To limit “slop” to simply AI generated content would be shortsighted, though. There’s also the odd grab bag of racist memes and misused copyrighted work that the administration and its acolytes have seized upon to communicate the president’s draconian agenda. Take the Department of Homeland Security, whose communications team managed to rack up a handful of DMCA complaints while producing videos featuring memes popular with the 2016 alt-right. What better word than “slop” to describe a now-removed video featuring the Pokemon theme song and Moon Man, a figure first popularized in McDonald’s ads in the 1980s that 4chan and white nationalists later co-opted? Or… whatever you want to call this Christmas video? 

Source: Department of Homeland Security X account.
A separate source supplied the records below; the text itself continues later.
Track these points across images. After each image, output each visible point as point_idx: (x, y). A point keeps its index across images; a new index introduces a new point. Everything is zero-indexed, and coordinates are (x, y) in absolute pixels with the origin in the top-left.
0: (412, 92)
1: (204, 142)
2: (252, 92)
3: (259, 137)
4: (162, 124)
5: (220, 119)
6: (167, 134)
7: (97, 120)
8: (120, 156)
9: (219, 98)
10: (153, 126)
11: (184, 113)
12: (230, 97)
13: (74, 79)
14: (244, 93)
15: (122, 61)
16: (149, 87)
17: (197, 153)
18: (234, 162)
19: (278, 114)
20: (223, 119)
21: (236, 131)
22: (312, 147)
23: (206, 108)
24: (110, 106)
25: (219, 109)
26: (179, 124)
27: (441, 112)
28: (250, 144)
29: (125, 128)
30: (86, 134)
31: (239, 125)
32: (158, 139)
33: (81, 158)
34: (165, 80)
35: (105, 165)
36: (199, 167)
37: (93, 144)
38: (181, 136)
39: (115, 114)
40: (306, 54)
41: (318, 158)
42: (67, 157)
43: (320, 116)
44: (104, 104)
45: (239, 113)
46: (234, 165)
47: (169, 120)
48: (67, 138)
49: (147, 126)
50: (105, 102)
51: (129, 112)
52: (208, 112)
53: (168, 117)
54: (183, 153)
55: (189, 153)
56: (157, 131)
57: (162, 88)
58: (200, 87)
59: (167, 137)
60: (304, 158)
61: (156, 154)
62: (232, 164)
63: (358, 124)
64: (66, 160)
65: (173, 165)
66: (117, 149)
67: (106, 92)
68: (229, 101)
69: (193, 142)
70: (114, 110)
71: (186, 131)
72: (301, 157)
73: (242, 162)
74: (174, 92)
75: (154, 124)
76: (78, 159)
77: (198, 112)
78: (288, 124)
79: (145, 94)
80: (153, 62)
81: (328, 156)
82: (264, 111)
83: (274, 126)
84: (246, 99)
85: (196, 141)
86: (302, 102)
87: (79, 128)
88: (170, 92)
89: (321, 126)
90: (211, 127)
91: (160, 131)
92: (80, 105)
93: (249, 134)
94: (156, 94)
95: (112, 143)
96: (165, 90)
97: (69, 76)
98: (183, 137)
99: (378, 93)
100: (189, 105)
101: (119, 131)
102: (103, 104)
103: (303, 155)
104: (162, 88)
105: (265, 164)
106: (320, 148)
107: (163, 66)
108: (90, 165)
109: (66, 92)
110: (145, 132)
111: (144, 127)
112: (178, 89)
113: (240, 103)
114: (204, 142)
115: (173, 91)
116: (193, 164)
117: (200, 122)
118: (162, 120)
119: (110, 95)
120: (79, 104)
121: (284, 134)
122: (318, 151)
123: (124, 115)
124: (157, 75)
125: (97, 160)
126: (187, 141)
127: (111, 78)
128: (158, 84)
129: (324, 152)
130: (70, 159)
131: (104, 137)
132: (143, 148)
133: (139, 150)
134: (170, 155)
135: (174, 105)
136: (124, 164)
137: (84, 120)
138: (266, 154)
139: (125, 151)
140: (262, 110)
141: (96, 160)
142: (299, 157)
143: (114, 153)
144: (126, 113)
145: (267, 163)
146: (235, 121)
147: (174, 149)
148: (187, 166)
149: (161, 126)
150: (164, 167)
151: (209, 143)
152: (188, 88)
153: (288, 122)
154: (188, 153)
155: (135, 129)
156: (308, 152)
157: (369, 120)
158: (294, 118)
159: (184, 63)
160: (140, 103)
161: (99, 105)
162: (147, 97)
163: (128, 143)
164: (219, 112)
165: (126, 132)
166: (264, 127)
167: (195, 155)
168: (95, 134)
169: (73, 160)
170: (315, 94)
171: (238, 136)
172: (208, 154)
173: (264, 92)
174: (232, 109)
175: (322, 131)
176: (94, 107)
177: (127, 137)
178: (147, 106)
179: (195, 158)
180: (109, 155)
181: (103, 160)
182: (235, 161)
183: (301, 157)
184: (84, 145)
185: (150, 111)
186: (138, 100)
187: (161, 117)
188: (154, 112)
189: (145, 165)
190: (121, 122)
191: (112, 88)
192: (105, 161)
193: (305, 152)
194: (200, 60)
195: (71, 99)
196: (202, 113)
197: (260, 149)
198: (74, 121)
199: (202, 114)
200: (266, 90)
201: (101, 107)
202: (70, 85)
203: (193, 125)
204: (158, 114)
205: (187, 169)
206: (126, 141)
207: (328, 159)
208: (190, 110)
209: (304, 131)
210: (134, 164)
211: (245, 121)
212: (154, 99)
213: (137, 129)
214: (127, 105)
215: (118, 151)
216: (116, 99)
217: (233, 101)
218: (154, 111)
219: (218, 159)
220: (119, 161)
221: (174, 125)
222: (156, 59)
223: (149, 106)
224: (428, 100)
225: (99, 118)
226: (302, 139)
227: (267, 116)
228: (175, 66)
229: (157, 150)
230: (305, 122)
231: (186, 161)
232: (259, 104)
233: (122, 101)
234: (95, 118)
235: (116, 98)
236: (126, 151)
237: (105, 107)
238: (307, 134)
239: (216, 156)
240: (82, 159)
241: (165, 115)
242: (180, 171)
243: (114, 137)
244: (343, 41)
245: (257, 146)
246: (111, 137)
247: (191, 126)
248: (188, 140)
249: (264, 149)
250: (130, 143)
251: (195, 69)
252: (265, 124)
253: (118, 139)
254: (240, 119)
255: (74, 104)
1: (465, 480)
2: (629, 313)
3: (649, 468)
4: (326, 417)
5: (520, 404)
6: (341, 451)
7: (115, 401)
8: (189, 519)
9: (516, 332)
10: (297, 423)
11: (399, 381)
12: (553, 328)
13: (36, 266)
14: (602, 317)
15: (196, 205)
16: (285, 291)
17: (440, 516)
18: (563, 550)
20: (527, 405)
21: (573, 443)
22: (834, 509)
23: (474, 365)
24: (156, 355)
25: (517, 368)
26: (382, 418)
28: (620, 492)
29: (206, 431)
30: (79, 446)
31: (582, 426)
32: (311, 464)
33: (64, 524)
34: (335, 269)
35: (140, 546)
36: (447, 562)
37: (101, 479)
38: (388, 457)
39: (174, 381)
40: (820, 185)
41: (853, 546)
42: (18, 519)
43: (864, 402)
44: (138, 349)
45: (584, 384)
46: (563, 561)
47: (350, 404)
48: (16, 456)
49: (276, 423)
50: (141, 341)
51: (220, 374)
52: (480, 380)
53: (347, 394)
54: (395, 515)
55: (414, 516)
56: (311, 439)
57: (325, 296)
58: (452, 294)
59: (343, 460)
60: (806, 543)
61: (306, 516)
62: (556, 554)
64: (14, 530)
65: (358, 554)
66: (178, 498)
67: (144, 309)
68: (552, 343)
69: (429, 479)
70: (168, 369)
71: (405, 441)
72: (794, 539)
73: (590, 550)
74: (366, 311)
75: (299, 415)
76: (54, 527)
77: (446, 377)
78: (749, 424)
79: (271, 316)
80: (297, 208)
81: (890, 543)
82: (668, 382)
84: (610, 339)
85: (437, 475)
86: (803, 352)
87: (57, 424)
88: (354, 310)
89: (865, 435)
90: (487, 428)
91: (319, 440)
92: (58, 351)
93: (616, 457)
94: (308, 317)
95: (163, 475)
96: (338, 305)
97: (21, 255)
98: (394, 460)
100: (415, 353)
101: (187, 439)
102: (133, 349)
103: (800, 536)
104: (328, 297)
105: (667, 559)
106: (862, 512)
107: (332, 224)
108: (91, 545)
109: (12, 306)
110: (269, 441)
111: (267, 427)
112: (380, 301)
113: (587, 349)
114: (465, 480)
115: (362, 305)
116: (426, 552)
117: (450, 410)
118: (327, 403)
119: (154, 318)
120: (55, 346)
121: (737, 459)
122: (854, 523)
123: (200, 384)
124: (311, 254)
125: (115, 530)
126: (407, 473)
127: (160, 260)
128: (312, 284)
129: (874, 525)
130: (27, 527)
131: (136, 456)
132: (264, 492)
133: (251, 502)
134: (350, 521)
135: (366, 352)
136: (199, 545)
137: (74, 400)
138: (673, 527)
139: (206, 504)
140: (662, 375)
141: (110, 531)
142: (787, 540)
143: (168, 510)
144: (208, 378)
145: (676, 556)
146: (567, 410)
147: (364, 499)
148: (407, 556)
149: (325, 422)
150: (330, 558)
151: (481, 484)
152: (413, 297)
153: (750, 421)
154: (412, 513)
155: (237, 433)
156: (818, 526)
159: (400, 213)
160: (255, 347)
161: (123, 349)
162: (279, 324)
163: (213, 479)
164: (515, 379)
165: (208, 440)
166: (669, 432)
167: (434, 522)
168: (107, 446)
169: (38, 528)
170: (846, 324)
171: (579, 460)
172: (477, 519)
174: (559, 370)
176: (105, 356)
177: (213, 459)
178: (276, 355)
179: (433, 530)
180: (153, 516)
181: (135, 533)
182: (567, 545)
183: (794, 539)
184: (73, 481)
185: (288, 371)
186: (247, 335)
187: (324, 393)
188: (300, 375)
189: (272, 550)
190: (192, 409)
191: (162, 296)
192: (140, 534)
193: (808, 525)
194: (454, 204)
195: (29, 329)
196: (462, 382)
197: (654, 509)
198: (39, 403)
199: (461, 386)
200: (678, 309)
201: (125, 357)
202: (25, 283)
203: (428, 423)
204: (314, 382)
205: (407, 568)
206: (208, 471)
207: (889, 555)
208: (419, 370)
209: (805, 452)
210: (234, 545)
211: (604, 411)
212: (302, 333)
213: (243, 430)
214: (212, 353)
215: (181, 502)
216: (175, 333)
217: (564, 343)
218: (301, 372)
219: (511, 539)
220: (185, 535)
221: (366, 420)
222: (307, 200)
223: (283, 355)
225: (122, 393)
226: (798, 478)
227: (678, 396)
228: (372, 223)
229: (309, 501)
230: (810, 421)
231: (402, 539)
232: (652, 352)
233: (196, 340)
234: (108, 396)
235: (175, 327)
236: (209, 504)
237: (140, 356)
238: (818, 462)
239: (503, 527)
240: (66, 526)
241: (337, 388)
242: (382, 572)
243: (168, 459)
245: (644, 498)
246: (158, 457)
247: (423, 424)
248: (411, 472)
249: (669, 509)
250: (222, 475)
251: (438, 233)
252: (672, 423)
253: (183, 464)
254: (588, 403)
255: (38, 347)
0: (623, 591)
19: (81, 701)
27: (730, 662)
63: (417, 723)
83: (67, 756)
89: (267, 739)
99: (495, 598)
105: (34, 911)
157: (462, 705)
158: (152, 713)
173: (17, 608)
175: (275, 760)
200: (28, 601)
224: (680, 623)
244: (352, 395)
There’s a cost to this slop. (And it isn’t just that your electrical bill spikes because of it.) The memeification of politics, particularly a politics of cruelty and resentment, makes us more desensitized, more likely to see the world through a cartoonish friend-versus-enemy lens. For the administration, this attitude is useful. It’s easier to garner support for a program of mass deportations when the people in propaganda videos facing deportation are — in the case of some recent videos from ICE’s X account — literally computer-generated cartoons

I don’t hold out hope that next year will be any better. The rich are getting richer. The poor are getting poorer. And when it comes to slop, the statistics are horrifying. For instance, did you know that many of the managers who decide whether we can or can’t pay our bills are using AI to make those judgment calls? 

But, hey, at least the year is over.